Axis of Symmetry : #x = -1#

Vertex = ( - 1, - 1 )

X-Intercept = There are two values : ( - 2 ) and Zero

Explanation:

We are given the Quadratic #y = x^2 + 2 * x#

We will now find the Vertex Form.

In general, Vertex Form is written as

#y = f( x ) = a*(x - h) ^ 2 + k#

Our Vertex will be ( h, k )

#f( x ) = [ x ^ 2+ 2 * x + ( ) ] - ( )#

(Divide the coefficient of the x-term by 2 and square it: (2/2) ^ 2, to add and subtract)

#f( x ) = [ x ^ 2+ 2 * x + ( 1 ) ] - ( 1 )#

We can write the above as

#f( x ) = ( x + 1) ^ 2 - 1 #

Now, #h = (-1)# and #k = (- 1)#, in the general Vertex Form.

We now have the Vertex Form of the Quadratic

In our problem situation, our Vertex is ( - 1, - 1 )

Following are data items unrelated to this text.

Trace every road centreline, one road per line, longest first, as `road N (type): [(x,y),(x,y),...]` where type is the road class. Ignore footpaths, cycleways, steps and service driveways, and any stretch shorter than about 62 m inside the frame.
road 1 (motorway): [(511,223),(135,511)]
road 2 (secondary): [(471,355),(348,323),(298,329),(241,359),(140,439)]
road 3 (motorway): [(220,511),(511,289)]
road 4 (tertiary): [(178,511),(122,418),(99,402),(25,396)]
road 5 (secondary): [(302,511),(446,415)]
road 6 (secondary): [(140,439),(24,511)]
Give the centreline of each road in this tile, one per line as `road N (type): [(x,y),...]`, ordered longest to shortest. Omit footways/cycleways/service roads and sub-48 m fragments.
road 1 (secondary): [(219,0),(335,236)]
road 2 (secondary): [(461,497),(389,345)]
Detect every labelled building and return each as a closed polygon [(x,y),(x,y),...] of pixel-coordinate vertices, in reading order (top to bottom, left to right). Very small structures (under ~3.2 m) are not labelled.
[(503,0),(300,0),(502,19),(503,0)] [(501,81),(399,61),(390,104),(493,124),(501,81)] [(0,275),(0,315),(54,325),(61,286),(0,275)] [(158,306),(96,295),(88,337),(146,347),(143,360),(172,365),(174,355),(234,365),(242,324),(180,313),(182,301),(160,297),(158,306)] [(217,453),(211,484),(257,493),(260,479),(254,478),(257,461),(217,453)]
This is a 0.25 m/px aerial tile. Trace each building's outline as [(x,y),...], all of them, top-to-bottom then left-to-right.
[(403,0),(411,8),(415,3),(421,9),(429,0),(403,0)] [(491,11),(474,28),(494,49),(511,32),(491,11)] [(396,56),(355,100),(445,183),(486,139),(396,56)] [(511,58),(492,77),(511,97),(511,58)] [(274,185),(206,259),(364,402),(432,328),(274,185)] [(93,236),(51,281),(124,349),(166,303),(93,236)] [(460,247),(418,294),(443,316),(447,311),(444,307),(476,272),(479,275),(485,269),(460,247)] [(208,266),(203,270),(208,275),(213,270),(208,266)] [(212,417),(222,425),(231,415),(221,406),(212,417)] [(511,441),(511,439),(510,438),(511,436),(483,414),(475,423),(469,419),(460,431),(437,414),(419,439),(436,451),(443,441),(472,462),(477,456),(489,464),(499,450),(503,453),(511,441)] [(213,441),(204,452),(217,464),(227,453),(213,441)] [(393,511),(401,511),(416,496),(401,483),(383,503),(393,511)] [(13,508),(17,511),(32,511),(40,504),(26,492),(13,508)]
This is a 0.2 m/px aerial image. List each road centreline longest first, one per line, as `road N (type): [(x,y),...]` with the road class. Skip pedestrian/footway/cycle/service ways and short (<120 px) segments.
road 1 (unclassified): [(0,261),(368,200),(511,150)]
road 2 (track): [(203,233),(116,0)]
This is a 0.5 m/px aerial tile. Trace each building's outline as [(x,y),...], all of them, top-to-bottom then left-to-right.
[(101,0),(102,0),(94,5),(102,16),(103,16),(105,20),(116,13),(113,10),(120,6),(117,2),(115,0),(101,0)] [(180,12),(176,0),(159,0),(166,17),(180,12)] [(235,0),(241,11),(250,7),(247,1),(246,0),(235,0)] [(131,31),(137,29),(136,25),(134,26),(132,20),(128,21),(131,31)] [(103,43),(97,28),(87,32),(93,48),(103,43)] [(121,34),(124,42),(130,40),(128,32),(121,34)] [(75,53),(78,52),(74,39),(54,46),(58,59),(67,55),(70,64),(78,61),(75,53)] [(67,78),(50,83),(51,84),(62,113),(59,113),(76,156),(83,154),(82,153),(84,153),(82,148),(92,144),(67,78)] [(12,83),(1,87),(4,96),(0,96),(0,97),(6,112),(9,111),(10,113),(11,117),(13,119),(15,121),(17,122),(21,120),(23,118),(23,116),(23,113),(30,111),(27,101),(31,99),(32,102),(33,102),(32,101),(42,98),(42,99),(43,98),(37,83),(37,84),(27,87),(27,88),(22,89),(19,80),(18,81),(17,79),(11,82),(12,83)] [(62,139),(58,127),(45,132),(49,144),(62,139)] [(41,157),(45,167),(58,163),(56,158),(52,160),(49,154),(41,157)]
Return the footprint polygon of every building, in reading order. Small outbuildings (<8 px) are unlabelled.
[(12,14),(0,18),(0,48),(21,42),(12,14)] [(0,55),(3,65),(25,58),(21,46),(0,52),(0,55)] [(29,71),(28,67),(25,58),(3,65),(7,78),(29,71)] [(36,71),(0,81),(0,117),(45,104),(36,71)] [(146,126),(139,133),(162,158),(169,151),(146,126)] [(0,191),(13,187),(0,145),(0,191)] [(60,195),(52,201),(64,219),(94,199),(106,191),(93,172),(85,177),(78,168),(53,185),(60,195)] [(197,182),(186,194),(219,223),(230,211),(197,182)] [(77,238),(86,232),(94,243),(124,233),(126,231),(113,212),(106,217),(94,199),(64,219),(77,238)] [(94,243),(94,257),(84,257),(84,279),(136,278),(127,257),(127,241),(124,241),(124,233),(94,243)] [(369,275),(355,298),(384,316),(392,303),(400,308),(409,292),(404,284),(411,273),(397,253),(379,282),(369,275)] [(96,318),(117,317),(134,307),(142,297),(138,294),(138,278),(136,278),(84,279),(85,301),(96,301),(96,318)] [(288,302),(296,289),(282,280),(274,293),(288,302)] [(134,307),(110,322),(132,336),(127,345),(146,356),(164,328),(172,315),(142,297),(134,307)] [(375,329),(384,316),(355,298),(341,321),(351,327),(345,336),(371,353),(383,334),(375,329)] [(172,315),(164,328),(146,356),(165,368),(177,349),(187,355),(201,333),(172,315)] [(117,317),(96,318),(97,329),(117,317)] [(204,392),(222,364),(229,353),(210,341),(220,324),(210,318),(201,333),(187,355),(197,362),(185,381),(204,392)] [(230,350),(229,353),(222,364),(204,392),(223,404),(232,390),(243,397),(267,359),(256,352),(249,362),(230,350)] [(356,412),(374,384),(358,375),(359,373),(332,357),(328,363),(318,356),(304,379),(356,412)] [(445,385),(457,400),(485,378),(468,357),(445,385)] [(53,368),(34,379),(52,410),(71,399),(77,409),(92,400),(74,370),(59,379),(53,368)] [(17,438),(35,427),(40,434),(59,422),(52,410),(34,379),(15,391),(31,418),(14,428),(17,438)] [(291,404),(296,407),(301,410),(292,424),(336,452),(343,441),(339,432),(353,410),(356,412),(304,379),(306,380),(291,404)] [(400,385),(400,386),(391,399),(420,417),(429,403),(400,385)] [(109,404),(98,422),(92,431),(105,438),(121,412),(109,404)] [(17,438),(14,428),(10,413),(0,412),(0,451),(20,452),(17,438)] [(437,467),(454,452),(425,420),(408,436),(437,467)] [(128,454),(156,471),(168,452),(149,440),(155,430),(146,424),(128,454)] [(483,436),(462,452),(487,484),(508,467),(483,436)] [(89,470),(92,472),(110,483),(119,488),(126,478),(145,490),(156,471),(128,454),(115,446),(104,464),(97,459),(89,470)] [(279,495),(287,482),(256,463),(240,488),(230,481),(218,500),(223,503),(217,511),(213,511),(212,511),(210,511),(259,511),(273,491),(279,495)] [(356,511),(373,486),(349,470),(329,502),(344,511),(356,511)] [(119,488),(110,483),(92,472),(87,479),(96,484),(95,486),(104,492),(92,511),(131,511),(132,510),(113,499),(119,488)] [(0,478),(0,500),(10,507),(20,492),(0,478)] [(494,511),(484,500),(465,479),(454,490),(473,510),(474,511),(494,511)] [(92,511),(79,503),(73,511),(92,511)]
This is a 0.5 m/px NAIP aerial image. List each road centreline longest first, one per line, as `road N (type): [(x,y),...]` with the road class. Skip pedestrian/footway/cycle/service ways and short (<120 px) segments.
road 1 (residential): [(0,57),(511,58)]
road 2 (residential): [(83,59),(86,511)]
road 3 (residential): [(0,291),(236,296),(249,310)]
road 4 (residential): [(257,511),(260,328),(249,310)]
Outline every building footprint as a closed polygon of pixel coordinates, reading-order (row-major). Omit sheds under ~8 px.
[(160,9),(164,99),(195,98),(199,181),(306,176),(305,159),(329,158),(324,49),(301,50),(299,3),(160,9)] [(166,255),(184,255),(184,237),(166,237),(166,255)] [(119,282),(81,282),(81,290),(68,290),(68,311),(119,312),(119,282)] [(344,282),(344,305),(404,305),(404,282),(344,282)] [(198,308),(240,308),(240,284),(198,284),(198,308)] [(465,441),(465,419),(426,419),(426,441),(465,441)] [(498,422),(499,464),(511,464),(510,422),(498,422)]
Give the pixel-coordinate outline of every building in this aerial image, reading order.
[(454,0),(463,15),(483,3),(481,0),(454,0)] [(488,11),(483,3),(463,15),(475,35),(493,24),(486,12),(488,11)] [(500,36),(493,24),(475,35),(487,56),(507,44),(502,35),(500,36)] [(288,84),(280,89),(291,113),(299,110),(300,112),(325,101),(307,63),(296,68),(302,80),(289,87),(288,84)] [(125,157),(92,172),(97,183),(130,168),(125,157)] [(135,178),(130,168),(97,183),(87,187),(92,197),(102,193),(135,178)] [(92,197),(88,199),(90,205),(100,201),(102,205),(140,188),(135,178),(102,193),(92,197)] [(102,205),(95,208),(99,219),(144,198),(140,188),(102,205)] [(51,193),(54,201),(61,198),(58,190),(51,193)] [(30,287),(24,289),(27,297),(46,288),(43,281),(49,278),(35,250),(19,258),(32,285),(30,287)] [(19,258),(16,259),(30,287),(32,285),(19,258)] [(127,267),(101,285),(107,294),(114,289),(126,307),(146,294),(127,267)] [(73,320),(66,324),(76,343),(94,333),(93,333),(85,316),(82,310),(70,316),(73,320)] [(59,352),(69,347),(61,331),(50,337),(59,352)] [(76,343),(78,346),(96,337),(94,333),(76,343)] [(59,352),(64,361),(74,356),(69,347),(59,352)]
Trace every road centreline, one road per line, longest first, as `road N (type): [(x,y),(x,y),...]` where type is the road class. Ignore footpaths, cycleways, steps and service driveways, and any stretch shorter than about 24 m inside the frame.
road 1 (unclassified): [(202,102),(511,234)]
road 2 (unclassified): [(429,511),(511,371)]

Axis of Symmetry is given by: x = h

Hence, x = ( - 1 ) is the required Axis of Symmetry

To find the x-Intercept, equate f( x ) = 0

#0 = (x + 1) ^ 2 - 1#

# (x + 1) ^ 2 - 1 = 0#

# (x + 1) ^ 2 = 1#

#(x + 1) = +- sqrt(1)#

This gives us ( - 2) and Zero as the two x-Intercepts.